PROVIDED TEXT:
================
This is an archive of the discontinued LLVM Phabricator instance.

[BOLT] Set cold sections alignment explicitly
ClosedPublic

Authored by yota9 on Mar 10 2022, 10:51 AM.

Download Raw Diff

Details

Reviewers

maksfb
rafauler
Amir

Commits

rG8ab69baad51a: [BOLT] Set cold sections alignment explicitly

Summary

The cold text section alignment is set using the maximum alignment value
passed to the emitCodeAlignment. In order to calculate tentetive layout
right we will set the alignment of such sections to the maximum possible
function alignment explicitly.

Diff Detail

Repository: rG LLVM Github Monorepo

Event Timeline

yota9 created this revision.Mar 10 2022, 10:51 AM

Herald added a project: Restricted Project. · View Herald TranscriptMar 10 2022, 10:51 AM

Herald added a subscriber: ayermolo. · View Herald Transcript

yota9 requested review of this revision.Mar 10 2022, 10:51 AM

Herald added a project: Restricted Project. · View Herald TranscriptMar 10 2022, 10:51 AM

Herald added a subscriber: llvm-commits. · View Herald Transcript

Harbormaster completed remote builds in B153601: Diff 414429.Mar 10 2022, 10:57 AM

Set the min section alignment to AlignFunctions

nit

@rafaelauler Gentle ping :)

Harbormaster completed remote builds in B153827: Diff 414731.Mar 11 2022, 12:42 PM

rafauler added inline comments.Mar 11 2022, 5:47 PM

bolt/lib/Core/BinaryEmitter.cpp
294–296	Why is this necessary? Is it possible to write a testcase that shows where we are getting the layout wrong?

yota9 added inline comments.Mar 12 2022, 7:30 AM

bolt/lib/Core/BinaryEmitter.cpp
294–296	As I said cold text section alignment is set using the maximum alignment value passed to the emitCodeAlignment (see just under of these new lines). The thing is that when we calculate tentative layout in LongJmp currently we don't take into account that there will be the alignment gap between text and text.cold (see new line I've added there). In order to take cold text alignment in to the account we need to know the biggest alignment value we will pass to the emitCodeAlignment. So the simple idea here is to align the cold section ( which we didn't explicitly aligned before ) with the biggest possible value (opts::AlignFunctions). This way we are guaranteed that it will be the maximum possible value that might be passed to the emitCodeAlignment and now we can easily calculate tentative layout more precise. I will try to create the simple test soon, I hope it won't be difficult.
================
COLLECTED MATERIAL:

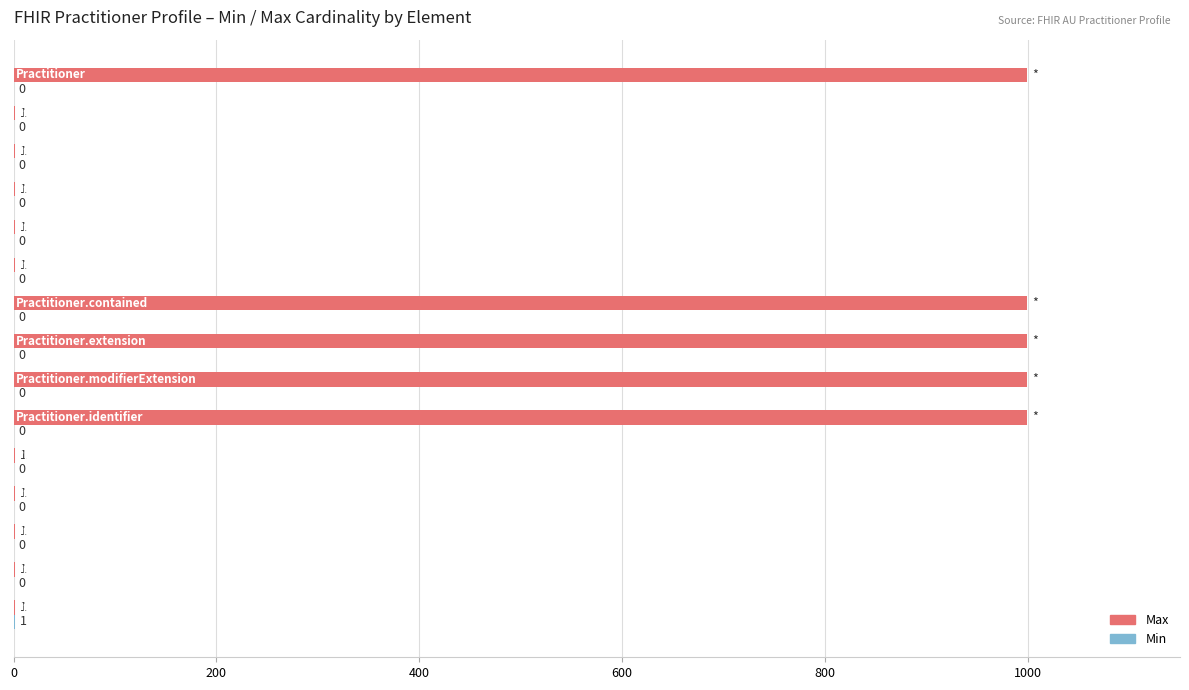

What is the sum of all Max values?

5005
================
EXERCISE REQUIREMENTS:
**a.** Give every reviewer listed on the BOLT cold-section alignment review page.
**b.** Carry on the BOLT cold-section alignment review thread after its final comment.

SET OF ANSWERS:
**a.** maksfb, rafauler, Amir

**b.**
yota9 marked an inline comment as done.Mar 12 2022, 10:12 AM

yota9 added inline comments.

bolt/lib/Core/BinaryEmitter.cpp
294–296	UPD: I've tried to think of the test, but as for aarch64 we now can trigger only the bl case. To do this we should write something, that will have between the call and callee ~128mb, to trigger the error after cold section will be created. We can use "rept" in asm, but it will be very slow (both codegen and bolt) and quite a big binary will be created. So I just don't see the reasonable and easy way to create such test currently..

rafauler added inline comments.Mar 14 2022, 4:34 AM

bolt/lib/Passes/LongJmp.cpp
301	From what I understand, the real problem though is here, right? We align with the minimum value, but we could be aligning more aggressively depending on "max align bytes", correct? Also, this is done for every function. So if there is an alignment difference created from MinAlign vs. real alignment, I imagine this difference will increase as we emit more and more functions? What confused me then is why are we aligning only the very first function (via section alignment, since all functions are emitted to the same section). Wouldn't be better to replicate the logic to compute the correct alignment here? (Use a formula that retrieves how many bytes need to align and check it against max align bytes). The goal of LongJmp is to replicate exactly what binary emitter is doing (I know this is unfortunate and bug prone, but I don't think there is a better way to have access to the exact offsets of the future layout of functions without calling the assembler and emitting everything)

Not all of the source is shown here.